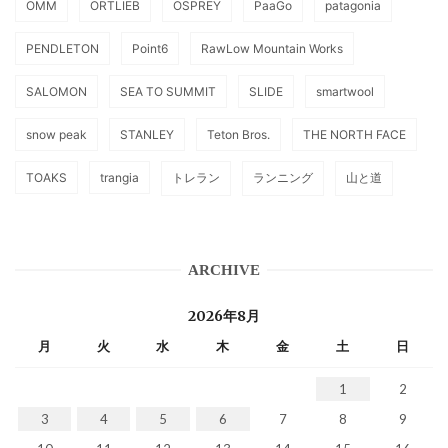
OMM
ORTLIEB
OSPREY
PaaGo
patagonia
PENDLETON
Point6
RawLow Mountain Works
SALOMON
SEA TO SUMMIT
SLIDE
smartwool
snow peak
STANLEY
Teton Bros.
THE NORTH FACE
TOAKS
trangia
トレラン
ランニング
山と道
ARCHIVE
2026年8月
月
火
水
木
金
土
日
1
2
3
4
5
6
7
8
9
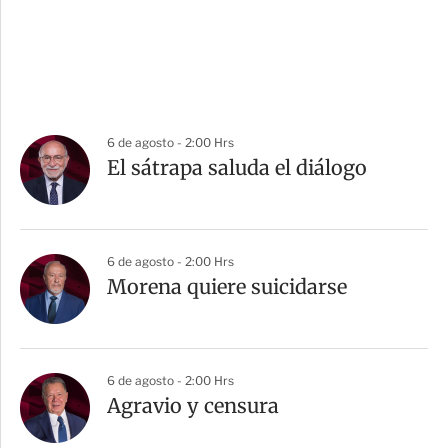
6 de agosto - 2:00 Hrs
El sátrapa saluda el diálogo
6 de agosto - 2:00 Hrs
Morena quiere suicidarse
6 de agosto - 2:00 Hrs
Agravio y censura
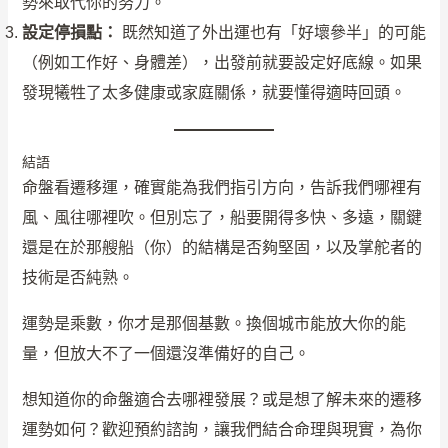
勢來取代你的努力。
設定停損點：
既然知道了外出運也有「好壞參半」的可能
（例如工作好、身體差），出發前就要設定好底線。如果
發現犧牲了太多健康或家庭關係，就要懂得適時回頭。
結語
命盤看遷移運，確實能為我們指引方向，告訴我們哪裡有
風、風往哪裡吹。但別忘了，船要開得多快、多遠，關鍵
還是在於那艘船（你）的結構是否夠堅固，以及掌舵者的
技術是否純熟。
運勢是乘數，你才是那個基數。換個城市能放大你的能
量，但放大不了一個還沒準備好的自己。
想知道你的命盤適合去哪裡發展？或是想了解未來的遷移
運勢如何？歡迎預約諮詢，讓我們結合命理與現實，為你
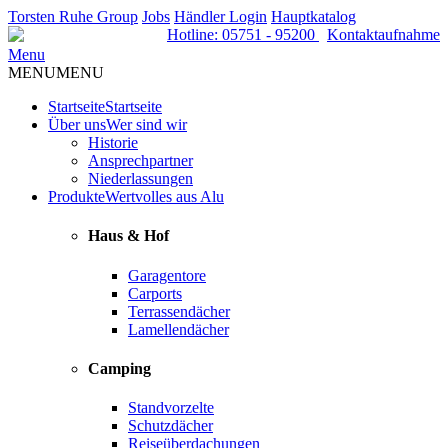
Torsten Ruhe Group
Jobs
Händler Login
Hauptkatalog
Hotline: 05751 - 95200
Kontaktaufnahme
Menu
MENU
MENU
Startseite
Startseite
Über uns
Wer sind wir
Historie
Ansprechpartner
Niederlassungen
Produkte
Wertvolles aus Alu
Haus & Hof
Garagentore
Carports
Terrassendächer
Lamellendächer
Camping
Standvorzelte
Schutzdächer
Reiseüberdachungen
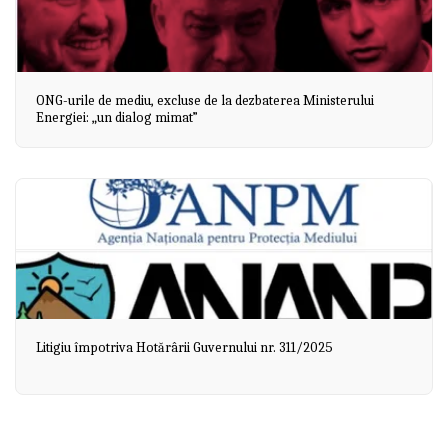
ONG-urile de mediu, excluse de la dezbaterea Ministerului
Energiei: „un dialog mimat”
Litigiu împotriva Hotărârii Guvernului nr. 311/2025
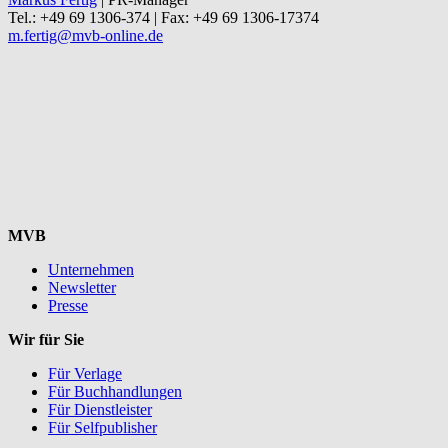
Tel.: +49 69 1306-374 | Fax: +49 69 1306-17374
m.fertig@mvb-online.de
MVB
Unternehmen
Newsletter
Presse
Wir für Sie
Für Verlage
Für Buchhandlungen
Für Dienstleister
Für Selfpublisher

☆ ☆ ☆

* What is required
From the line with "Ansprechpartner" down to the last line of the entries above, set down every line exactly, apart from the pictures.

* Result of the exercise
Ansprechpartner
Niederlassungen
Produkte
Wertvolles aus Alu
Haus & Hof
Garagentore
Carports
Terrassendächer
Lamellendächer
Camping
Standvorzelte
Schutzdächer
Reiseüberdachungen
ONG-urile de mediu, excluse de la dezbaterea Ministerului
Energiei: „un dialog mimat”
Litigiu împotriva Hotărârii Guvernului nr. 311/2025
Tel.: +49 69 1306-374 | Fax: +49 69 1306-17374
m.fertig@mvb-online.de
MVB
Unternehmen
Newsletter
Presse
Wir für Sie
Für Verlage
Für Buchhandlungen
Für Dienstleister
Für Selfpublisher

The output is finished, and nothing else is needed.